Their plight would barely have made a by-line in the national dailies or on the news had it not been for the terrific solidarity action by British Airways baggage handlers. With thousands of air travellers suddenly inconvenienced and stranded at the airport, the nation’s attention focused on how BA and its principal catering supplier were redefining employee relations.

Mass sacking by megaphone raised the stakes in a frightening way, not just for the Gate Gourmet workers but also for BA chief executive Rod Eddington. He had good reason to fear that thousands of other airport staff might make the connection as to how this approach to negotiations might apply to them, and the problems BA would face if solidarity action continued.

Regrettably, the baggage handlers were exhorted to return to work before the promises of meaningful negotiations had had any chance of being anything more than lip service for the sacked workers.

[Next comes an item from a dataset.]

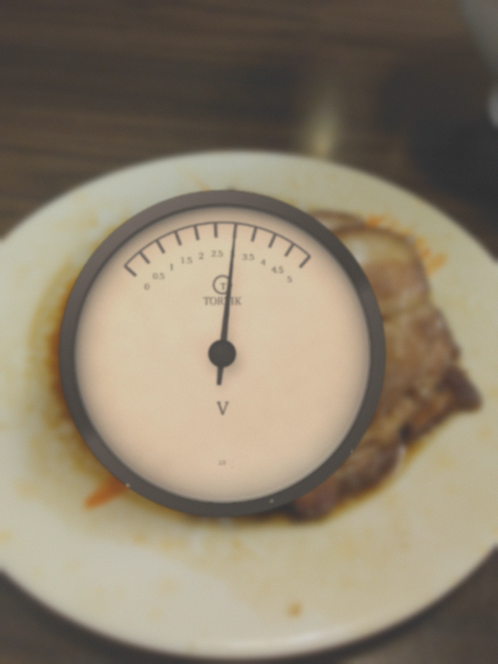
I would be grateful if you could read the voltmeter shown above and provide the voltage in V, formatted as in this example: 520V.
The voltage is 3V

As the Walrus explained, venture capitalists like Michael O’Leary and David Bonderman are only able to build their empire on the misery they create for workers. Unions are not an option as far as they are concerned. By smashing the unions (or at least castrating them) they hope to gain a competitive edge on those employers still nominally burdened by such things, effectively raising the stakes for any unionised workforce standing in the way of shareholder profits. The appointment of Willie Walsh as BA’s new CEO is another ominous sign for Heathrow workers, but as the Dublin airport workers showed, there is no need for it to be all one-way traffic when working class unity and solidarity prevail.

As a union activist I have been to the picket line a number of times now over the past several weeks, delivering collections and standing in solidarity with the sacked workers. Initially the pickets were very optimistic that the dispute could be resolved quickly in the face of the embarrassing exposure of the employer’s dirty tricks.

This view has now subsided, and more recently the stark realisation is hitting home that, without further escalation of solidarity actions, those who will be allowed to return to work on the bosses’ terms will effectively have been starved into submission.

To prevent these workers becoming the latest victims of the anti trade union laws, the TUC needs to launch a seriously high profile fundraising solidarity campaign to stop them being starved back to work.

The sacked workers, with the support of fellow trade unionists, need to take the audacious step of appealing directly to their fellow unionists at Heathrow and other airports for further industrial solidarity action.

If we don’t want to join in on this relentless race to the bottom for workers then we need to relearn how to win fellow workers to take solidarity actions. Solidarity strikes are the kind of action that employers fear most of all (that’s why there is a law against them). It is this type of action that shows workers just how useful and potentially powerful they really are, and is the only way to force profit-hungry bosses to treat workers with the respect and dignity they deserve.